● EXERCISE INPUT
------------------------------------------------
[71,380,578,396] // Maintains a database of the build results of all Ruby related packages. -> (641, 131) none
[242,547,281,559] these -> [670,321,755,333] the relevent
------------------------------------------------
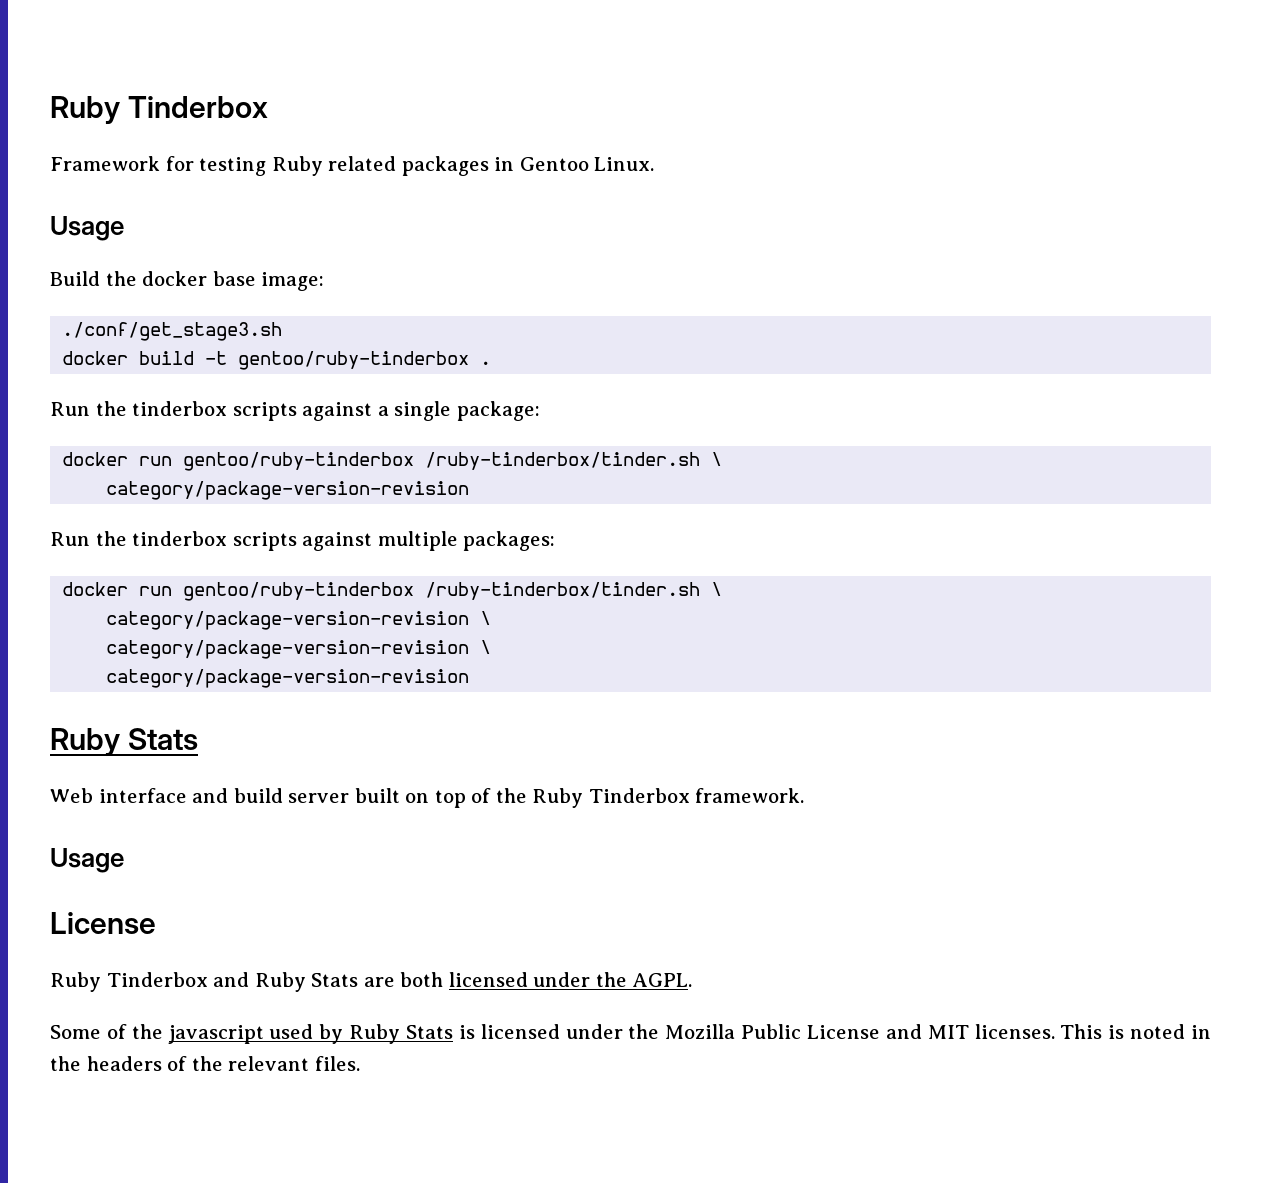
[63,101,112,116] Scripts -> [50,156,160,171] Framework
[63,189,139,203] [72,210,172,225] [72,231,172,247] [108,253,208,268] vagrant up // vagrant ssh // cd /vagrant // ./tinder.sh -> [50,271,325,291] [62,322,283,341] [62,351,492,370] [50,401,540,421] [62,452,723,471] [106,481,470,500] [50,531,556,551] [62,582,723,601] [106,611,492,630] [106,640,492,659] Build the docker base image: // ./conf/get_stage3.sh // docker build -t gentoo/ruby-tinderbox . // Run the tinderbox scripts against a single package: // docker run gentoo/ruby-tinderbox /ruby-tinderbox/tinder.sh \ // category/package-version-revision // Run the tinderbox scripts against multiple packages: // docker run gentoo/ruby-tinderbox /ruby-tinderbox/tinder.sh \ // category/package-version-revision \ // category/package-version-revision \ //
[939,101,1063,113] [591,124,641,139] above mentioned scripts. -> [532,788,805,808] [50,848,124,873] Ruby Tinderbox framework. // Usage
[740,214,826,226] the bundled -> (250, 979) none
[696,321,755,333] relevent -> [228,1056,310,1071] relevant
------------------------------------------------
● EXERCISE DIRECTIONS
In the data above, retype exactly and only the lines between the one holding "[63,101,112,116] Scripts ->" and the one holding "[696,321,755,333] relevent ->", inclusive.

● RESULT
[63,101,112,116] Scripts -> [50,156,160,171] Framework
[63,189,139,203] [72,210,172,225] [72,231,172,247] [108,253,208,268] vagrant up // vagrant ssh // cd /vagrant // ./tinder.sh -> [50,271,325,291] [62,322,283,341] [62,351,492,370] [50,401,540,421] [62,452,723,471] [106,481,470,500] [50,531,556,551] [62,582,723,601] [106,611,492,630] [106,640,492,659] Build the docker base image: // ./conf/get_stage3.sh // docker build -t gentoo/ruby-tinderbox . // Run the tinderbox scripts against a single package: // docker run gentoo/ruby-tinderbox /ruby-tinderbox/tinder.sh \ // category/package-version-revision // Run the tinderbox scripts against multiple packages: // docker run gentoo/ruby-tinderbox /ruby-tinderbox/tinder.sh \ // category/package-version-revision \ // category/package-version-revision \ //
[939,101,1063,113] [591,124,641,139] above mentioned scripts. -> [532,788,805,808] [50,848,124,873] Ruby Tinderbox framework. // Usage
[740,214,826,226] the bundled -> (250, 979) none
[696,321,755,333] relevent -> [228,1056,310,1071] relevant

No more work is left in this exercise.